El chofer Edgardo Vidal y yo esperábamos en el interior de la movilidad del diario que el fotógrafo Hugo Elizondo tomara algunas fotos de una nota para la sección San Juan que realizaba el periodista Fabio Cabrera sobre los seguidores de San La Muerte, en el barrio Costa Canal II, costado Norte de Mendoza al Sur del cruce con Benavides, en Concepción, Capital. Faltaban minutos para las 21.30. El movimiento en la zona era normal. Edgardo estaba en su asiento diciéndole por teléfono a su esposa que una salida de ambos programada para anoche se iba a interrumpir, por otras notas pendientes. Yo estaba en un asiento de atrás, ansioso porque el fotógrafo volviera para llegar a la redacción a terminar mi trabajo. Y en eso vi a un sujeto a un costado mío, calculador. Intimamente sospeché lo lógico, un robo, porque estábamos en una zona conflictiva. Hasta que mis presentimientos se confirmaron con la aparición de otro sujeto que encaró al chofer. "Cuidado que te van a chorear", alcancé a decirle a Edgardo, pero entonces el delincuente entraba en acción. No fue un asalto aparatoso: cualquiera que viera de afuera, hubiera pensado que ambos delincuentes se habían acercado a preguntarnos algo. "Dame el celular que te pego un tiro", repetía el sujeto a Vidal, sin mostrar armas (aunque Edgardo me dijo que uno de ellos amagaba con sacar una de su cintura), con la mirada algo extraviada, convencido en el manotazo. Mientras el chofer intentaba en vano algún argumento para que no le robaran, yo seguía el movimiento de los ladrones y de paso recibía amenazas: "a vos también te voy a dar un tiro, dame el celular", amenazó el delincuente que atacaba a Vidal. Para entonces me había arriesgado: en pleno asalto marqué el 4214030, el teléfono de la Motorizada I, apostada a pocas cuadras de la escena del ataque.
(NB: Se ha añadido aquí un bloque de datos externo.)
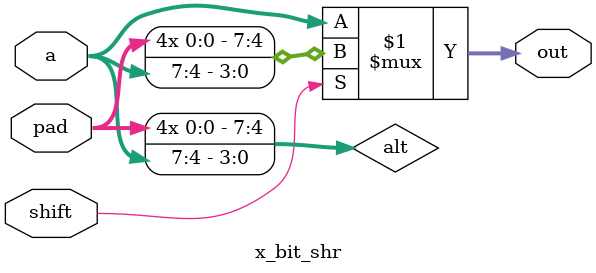
<source format=v>

module x_bit_shr #(
  parameter BITS = 8,
  parameter SHIFT = 4
) (
  input [BITS-1:0] a,
  input shift,
  input pad,
  output [BITS-1:0] out
);

wire [BITS-1:0] alt;

assign alt = {{SHIFT{pad}}, a[(BITS-1):SHIFT]};

assign out = shift ? alt : a;

endmodule

</source>
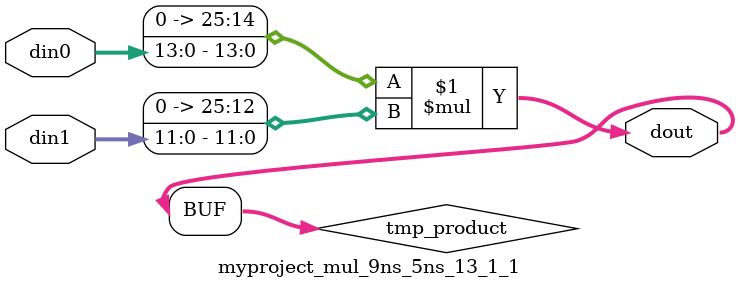
<source format=v>

`timescale 1 ns / 1 ps

 module myproject_mul_9ns_5ns_13_1_1(din0, din1, dout);
parameter ID = 1;
parameter NUM_STAGE = 0;
parameter din0_WIDTH = 14;
parameter din1_WIDTH = 12;
parameter dout_WIDTH = 26;

input [din0_WIDTH - 1 : 0] din0; 
input [din1_WIDTH - 1 : 0] din1; 
output [dout_WIDTH - 1 : 0] dout;

wire signed [dout_WIDTH - 1 : 0] tmp_product;
























assign tmp_product = $signed({1'b0, din0}) * $signed({1'b0, din1});











assign dout = tmp_product;





















endmodule

</source>
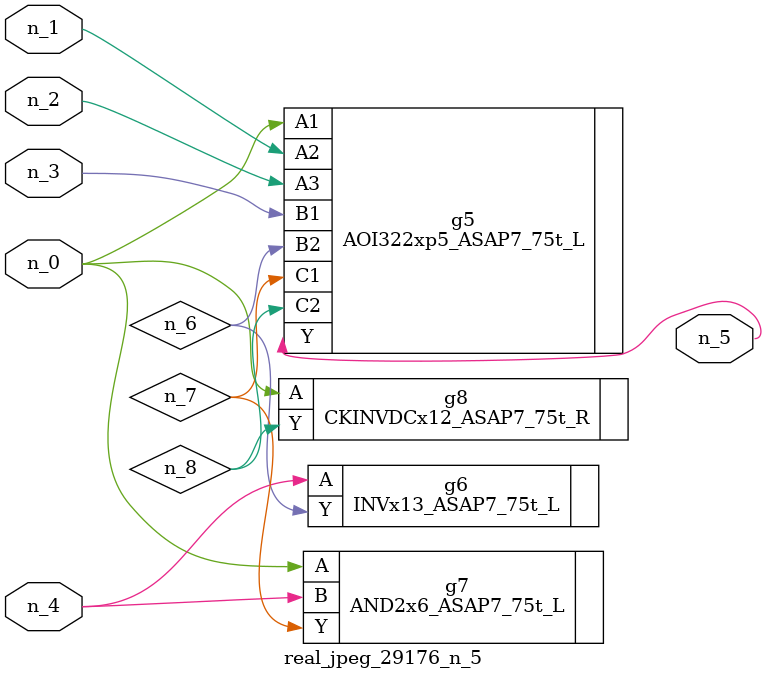
<source format=v>
module real_jpeg_29176_n_5 (n_4, n_0, n_1, n_2, n_3, n_5);

input n_4;
input n_0;
input n_1;
input n_2;
input n_3;

output n_5;

wire n_8;
wire n_6;
wire n_7;

AOI322xp5_ASAP7_75t_L g5 ( 
.A1(n_0),
.A2(n_1),
.A3(n_2),
.B1(n_3),
.B2(n_6),
.C1(n_7),
.C2(n_8),
.Y(n_5)
);

AND2x6_ASAP7_75t_L g7 ( 
.A(n_0),
.B(n_4),
.Y(n_7)
);

CKINVDCx12_ASAP7_75t_R g8 ( 
.A(n_0),
.Y(n_8)
);

INVx13_ASAP7_75t_L g6 ( 
.A(n_4),
.Y(n_6)
);


endmodule
</source>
Tan normal pareció todo, que nuestros compañeros y la gente en la gruta, apostada a unos 20 metros, ni supo lo que pasaba. Y así como llegaron los ladrones se fueron, caminando como si nada. Eso le dio tiempo a Edgardo: corrió y habló con un vecino que detuvo el paso y hasta golpeó a uno de los delincuentes (de 17 años, de Córdoba, según la policía) enseguida apresado por el primer policía que llegó al lugar. El otro ladrón aprovechó para meterse a una casa y escapar por otras colindantes (sería uno de los "Loquillo" Heredia, estimaron en la policía). Decir que la zona de Mendoza y Benavides es peligrosa es una cosa, vivirlo en carne propia es otra muy distinta.